Historische Aufführungspraxis in höchster Sensibilität zeigt das Ensemble in der Medarduskirche. Foto: Meinert Foto: Schwarzwälder Bote

Konzert: Ensemble "Gradus ad Parnassum" zeigt facettenreiches und ausdrucksstarkes Zusammenspiel

Balingen-Ostdorf. Der Parnass ist ein Berg in Griechenland und gemäß der griechischen Mythologie der Sitz der Musen. "Gradus ad Parnassum", der Aufstieg zum Parnass, ist der Titel eines 1725 erschienenen Werkes der Musiktheorie von Johann Joseph Fux und zugleich Namensgeber für das hochkarätige Sextett, das zusammen mit der Sopranistin Margaret Hunter in der Ostdorfer Medarduskirche ein 80-minütiges Konzerterlebnis geboten hat.

Die Mitglieder des Ensembles haben die historische Aufführungspraxis studiert und spielen auf Instrumenten, die nach Vorbildern aus dem Barock gebaut wurden. Dies soll eine authentische Wiedergabe der Musik des 17. und 18. Jahrhunderts ermöglichen.

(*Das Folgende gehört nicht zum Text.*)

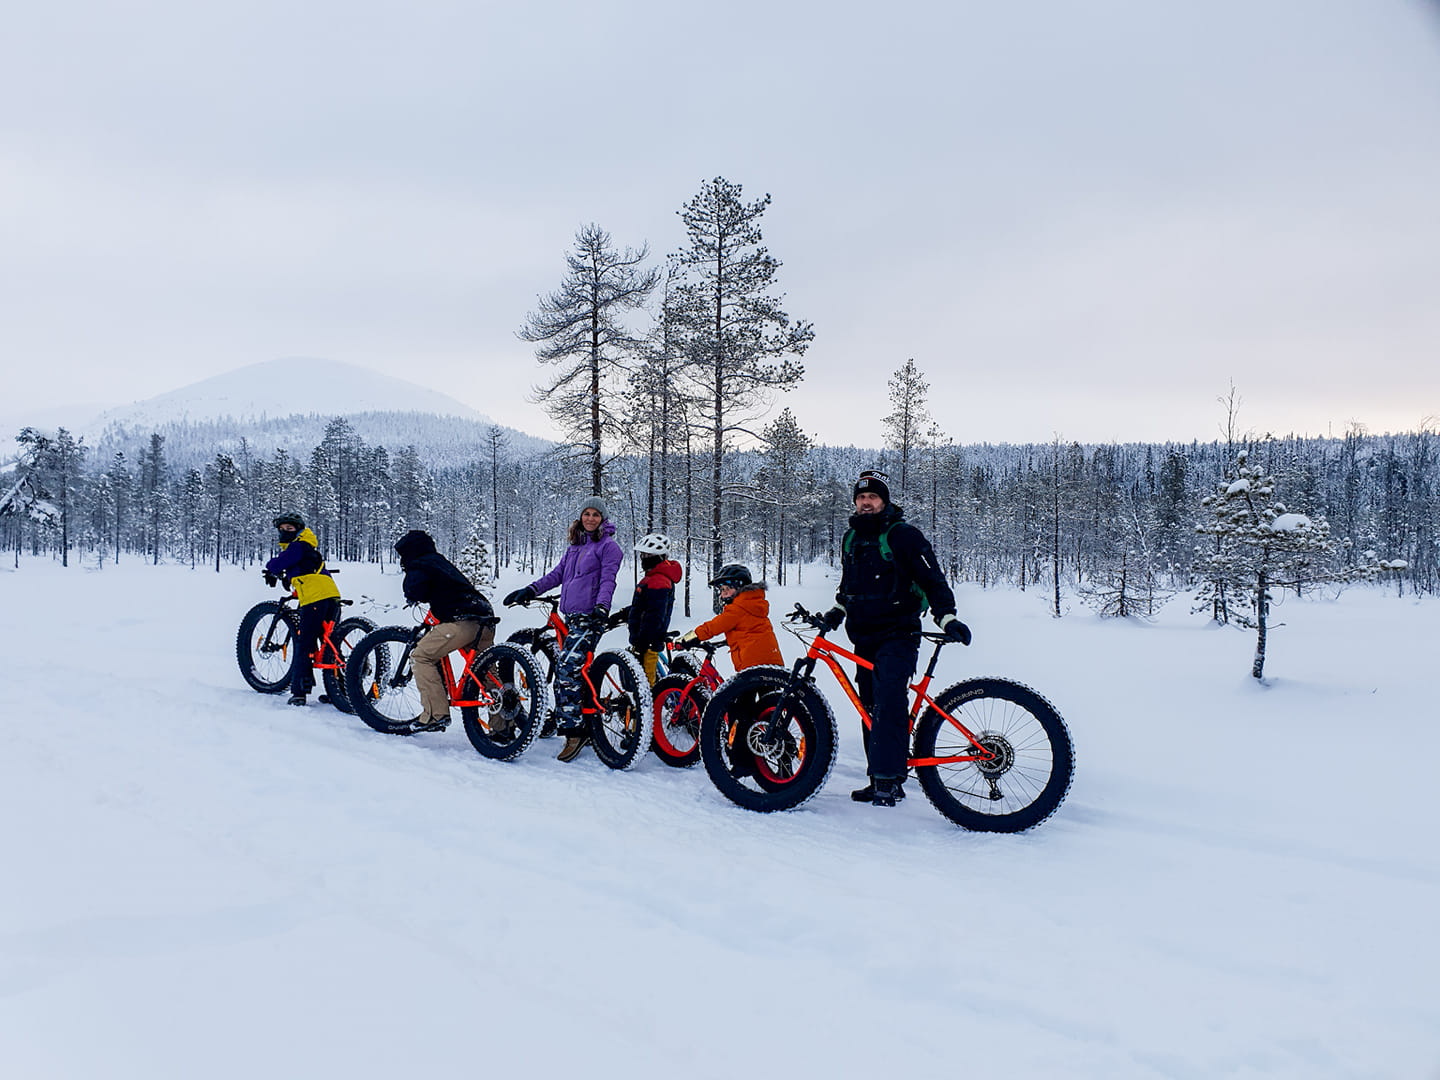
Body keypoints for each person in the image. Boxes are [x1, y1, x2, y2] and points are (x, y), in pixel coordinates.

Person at [822, 470, 970, 808]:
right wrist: (835, 611)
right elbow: (849, 586)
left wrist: (946, 616)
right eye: (861, 498)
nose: (866, 503)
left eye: (872, 497)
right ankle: (879, 778)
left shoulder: (903, 535)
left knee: (889, 695)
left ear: (884, 501)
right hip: (864, 635)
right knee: (868, 706)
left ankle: (890, 779)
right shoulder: (852, 538)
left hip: (899, 633)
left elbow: (932, 578)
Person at [503, 496, 623, 762]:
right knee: (577, 669)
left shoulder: (608, 547)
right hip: (571, 617)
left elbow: (608, 580)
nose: (590, 518)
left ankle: (574, 732)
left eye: (595, 514)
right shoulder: (575, 547)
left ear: (603, 518)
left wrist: (602, 608)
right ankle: (585, 721)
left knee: (566, 669)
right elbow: (557, 575)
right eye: (586, 513)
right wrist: (531, 589)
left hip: (590, 618)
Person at [393, 529, 499, 734]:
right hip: (485, 619)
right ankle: (503, 726)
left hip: (461, 621)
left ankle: (435, 715)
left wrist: (411, 592)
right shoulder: (441, 562)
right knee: (485, 672)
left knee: (421, 656)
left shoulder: (420, 563)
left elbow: (414, 588)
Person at [263, 512, 342, 706]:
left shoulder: (298, 546)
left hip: (315, 599)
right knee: (330, 645)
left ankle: (299, 692)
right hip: (331, 597)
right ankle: (337, 691)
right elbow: (306, 572)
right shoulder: (309, 549)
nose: (284, 533)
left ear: (298, 531)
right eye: (281, 530)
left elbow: (277, 562)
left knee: (304, 642)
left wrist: (271, 570)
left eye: (289, 529)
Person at [677, 563, 783, 671]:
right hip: (772, 664)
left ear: (740, 587)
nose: (723, 594)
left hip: (753, 667)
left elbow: (713, 627)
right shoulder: (753, 603)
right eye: (722, 590)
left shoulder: (738, 608)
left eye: (727, 589)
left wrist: (690, 638)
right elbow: (750, 631)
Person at [617, 533, 683, 685]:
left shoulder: (659, 580)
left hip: (648, 643)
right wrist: (621, 615)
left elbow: (654, 615)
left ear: (658, 557)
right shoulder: (652, 577)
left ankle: (652, 707)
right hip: (645, 640)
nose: (644, 558)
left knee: (645, 686)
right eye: (643, 554)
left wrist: (642, 643)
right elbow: (642, 607)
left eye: (648, 555)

Schon bei den ersten Tönen des "Concerto in C-Dur für Oboe und Streicher" von Evaristo Felice Dall’Abaco spürte man die Spielfreude der Musiker. Das international besetzte Ensemble mit Justyna Skatulnik und Antonio de Sarlo (Violine), Francesca Venturi (Viola), Felix Thiedemann (Cello), Georg Staudacher (Cembalo) und Roberto de Franceschi (Oboe) ist hervorragend eingespielt.

Die virtuosen Kadenzen der Solo-Oboe erhielten durch die begleitenden Instrumente einen agogischen Freiraum, der es dem Solisten ermöglichte, die vier Sätze des Concertos in berührender Weise zu gestalten. Man merkte den Ausführenden an, dass hier nicht Musik "heruntergespielt" wird, sondern im Moment der Ausführung jedes Mal neu entsteht.

Beim zweiten Werk, dem ebenfalls viersätzigen "Concerto a 4 in d-moll" von Georg Philipp Telemann dominierte die Viola in ihrer tiefen Lage. Im weiteren Verlauf wandelte sich die Stimmung von "betrübt" zu "erleichtert" und bot dem Ensemble Gelegenheit, die Bandbreite seiner musikalischen Ausdruckskraft zu zeigen.

Die Arie "Meine Seele hört im Sehen" aus den "Neun deutschen Arien" von Georg Friedrich Händel für Sopran, Oboe und Basso Continuo wurde von der Sopranistin Margaret Hunter in barocker Singweise vorgetragen, die sich durch eine starke Differenzierung zwischen betonten und unbetonten Taktzeiten auszeichnet und durch die fast instrumental gestaltete Stimmführung einen ausdrucksstarken, tänzerischen Duktus entstehen lässt. Zugleich geriet die Arie zu einem stimmungsvollen und intimen Dialog zwischen Singstimme und Oboe, dem sich das Continuo stets gefühlvoll anpasste.

Bei der Triosonate "La Folia" von Antonio Vivaldi handelt es sich um 20 Variationen über ein 16-taktiges Motiv, das als "Schlagermotiv" der Barockzeit Basis für zahlreiche Kompositionen wurde. Hier standen die beiden Violinen und das Cello, teilweise begleitet durch das Cembalo, im Vordergrund. Justyna Skatulnik, Antonio de Sarlo und Felix Thiedemann begeisterten durch ein nahezu blindes Zusammenspiel und verliehen jeder Variation einen eigenständigen Charakter.

Das Hauptwerk des Konzertes, die Kantate "Mein Herze schwimmt im Blut" von Johann Sebastian Bach wurde von den Ausführenden mit Dramatik gestaltet. Die aus vier Rezitativen, drei Da-capo-Arien und einem Choral bestehende Kantate ist mit ihren wechselnden Instrumentalbesetzungen ein Werk, das eine große Bandbreite barocker Kompositionsstile in sich vereint und hohe Anforderungen an die Ausführenden stellt. "Gradus ad Parnassum" überzeugte auch hier durch ein facettenreiches und ausdrucksstarkes Zusammenspiel.